Supplied text:
"""

In our current political climate, the wealthy are already leaving. So why force those who are staying here, to leave? We will just upset our already shaky economy even more.
This is further supported ladies and gentlemen by looking at the Laffer Curve. In short, increasing tax increases government revenue up to a certain point – this certain point is country specific as tax is very much a culture dictated concept, certain groups of people are willing to pay more tax than others. However, after this certain point revenue starts to decrease as those paying the tax actively try to avoid it – often leaving the country. Over the past 50 years upper rate income tax has changed a lot – currently it is at 45%. When the coalition government set it to that rate the chairman of the UK Office for Budget Responsibility commented that Britain was “strolling across the summit of the Laffer curve” – i.e. we are already at the optimum rate. Why ladies and gentlemen take us over the peak of the Laffer Curve?
My third point. Why do we want these people to stay? Again, in short, our economy is based on a circular flow of income. The government gives money to businesses, businesses employ people and pay taxes, and people from their earnings pay taxes and buy goods from business. The CEOs of large corporations therefore inject a lot of capitol into our economy. They give money to the whole cycle and due to the nature of our economy, the initial injection of capitol is multiplied up: the longer it is in the cycle, the more it is worth – known as the multiplier effect? Ladies and gentlemen why force the people pedalling the wheel of our economy to stop doing their job?

"""

Directions:
• A. Output the passage of the speech on taxing the wealthy from "This is further" up to and including "the Laffer Curve?", with no changes.
• B. In the speech on taxing the wealthy, what is the current upper rate of income tax?
• C. Carry the speech on taxing the wealthy forward from its last sentence, keeping its voice and argument.

Data supplied:

"""

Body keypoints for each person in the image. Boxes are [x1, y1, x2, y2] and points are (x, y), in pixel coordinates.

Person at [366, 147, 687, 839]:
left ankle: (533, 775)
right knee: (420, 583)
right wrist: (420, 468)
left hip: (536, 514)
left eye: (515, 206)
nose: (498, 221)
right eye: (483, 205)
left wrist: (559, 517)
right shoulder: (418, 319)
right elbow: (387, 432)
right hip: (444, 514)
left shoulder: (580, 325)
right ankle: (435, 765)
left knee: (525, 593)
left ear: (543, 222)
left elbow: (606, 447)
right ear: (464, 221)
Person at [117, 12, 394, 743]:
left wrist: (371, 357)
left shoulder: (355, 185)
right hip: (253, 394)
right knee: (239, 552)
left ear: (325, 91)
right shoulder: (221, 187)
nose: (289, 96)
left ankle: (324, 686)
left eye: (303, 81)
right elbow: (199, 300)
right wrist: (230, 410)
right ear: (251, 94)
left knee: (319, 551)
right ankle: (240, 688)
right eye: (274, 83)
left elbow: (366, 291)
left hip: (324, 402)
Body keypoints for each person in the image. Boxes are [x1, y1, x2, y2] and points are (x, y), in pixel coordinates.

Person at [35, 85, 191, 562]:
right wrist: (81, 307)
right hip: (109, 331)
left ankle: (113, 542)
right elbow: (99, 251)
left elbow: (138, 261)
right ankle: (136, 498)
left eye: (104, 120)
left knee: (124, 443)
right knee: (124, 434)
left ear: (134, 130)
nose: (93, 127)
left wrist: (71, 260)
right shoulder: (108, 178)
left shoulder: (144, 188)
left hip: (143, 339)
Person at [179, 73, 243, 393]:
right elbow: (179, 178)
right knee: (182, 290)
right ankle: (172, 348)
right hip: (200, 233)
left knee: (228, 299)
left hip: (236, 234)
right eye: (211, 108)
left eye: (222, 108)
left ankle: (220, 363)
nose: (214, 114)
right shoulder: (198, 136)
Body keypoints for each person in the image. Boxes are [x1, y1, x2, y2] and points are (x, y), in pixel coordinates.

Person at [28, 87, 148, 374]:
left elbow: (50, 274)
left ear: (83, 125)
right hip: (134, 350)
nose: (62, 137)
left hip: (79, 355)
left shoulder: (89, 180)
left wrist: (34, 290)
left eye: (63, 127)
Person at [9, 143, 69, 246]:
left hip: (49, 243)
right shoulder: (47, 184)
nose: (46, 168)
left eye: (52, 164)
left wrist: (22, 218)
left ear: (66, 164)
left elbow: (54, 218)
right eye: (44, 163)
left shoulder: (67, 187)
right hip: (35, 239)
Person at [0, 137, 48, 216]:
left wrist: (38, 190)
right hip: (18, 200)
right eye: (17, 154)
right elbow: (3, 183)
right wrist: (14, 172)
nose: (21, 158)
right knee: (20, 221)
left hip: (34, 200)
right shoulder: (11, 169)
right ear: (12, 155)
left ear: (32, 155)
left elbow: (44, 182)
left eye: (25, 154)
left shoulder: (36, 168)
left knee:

"""

Answer section:
• A.
This is further supported ladies and gentlemen by looking at the Laffer Curve. In short, increasing tax increases government revenue up to a certain point – this certain point is country specific as tax is very much a culture dictated concept, certain groups of people are willing to pay more tax than others. However, after this certain point revenue starts to decrease as those paying the tax actively try to avoid it – often leaving the country. Over the past 50 years upper rate income tax has changed a lot – currently it is at 45%. When the coalition government set it to that rate the chairman of the UK Office for Budget Responsibility commented that Britain was “strolling across the summit of the Laffer curve” – i.e. we are already at the optimum rate. Why ladies and gentlemen take us over the peak of the Laffer Curve?

• B. 45%

• C.
Today ladies and gentlemen, I have shown you how there will be very few people paying this tax. How important these people are to our economy and why we are already at risk of loosing them. Why ladies and gentlemen, drive away the stable bedrock of our shaky economy? Why ladies and gentlemen, reduce the multiplier effect? Why force people to pay a ridiculously high tax when we won’t get anything from it?
Ladies and gentlemen, lets fix our economy, not destroy it!

2nd Speech:
This house would implement an upper rate of income tax of 70% on incomes over £5M
Ladies and Gentlemen, following on from my partner Tom I will be presenting better alternatives to our current governmental funding crisis, Today I shall be arguing that stamp duty, dividend tax and a windfall tax are all far better solutions than the one presented by the proposition.
To reiterate I want to make it completely clear that we agree with the proposition that the government is in dire need of funds, especially for the NHS, but we completely disagree on how to go about getting this money. We need a far more creative and subtle method than simply just slapping a tax on a group of people that, like Tom has mentioned, are internationally mobile and will simply move away. We need to play a game of ‘cat and mouse’ if you will, beating the tax avoiders at their own game.
Our first way of doing this Ladies and Gentlemen is tweaking Stamp Duty which is a far better way of going about gaining these funds. So, what is Stamp Duty? Well, Stamp Duty is a tax that is levied at people who buy a property in the UK over a certain amount. The rates are zero if you are a first time buyer of house below £300,000. In other words, the poorer in society are not affected nor will they be after our improvement. If you are buying a second home the current rates follow a gradated scale ie it doesn’t scale linearly and hence the more valuable the property the more the tax increases exponentially. We will be looking at the top two bands ie houses above £925,000 as it logical to assume that the wealthy will be buying houses of higher value.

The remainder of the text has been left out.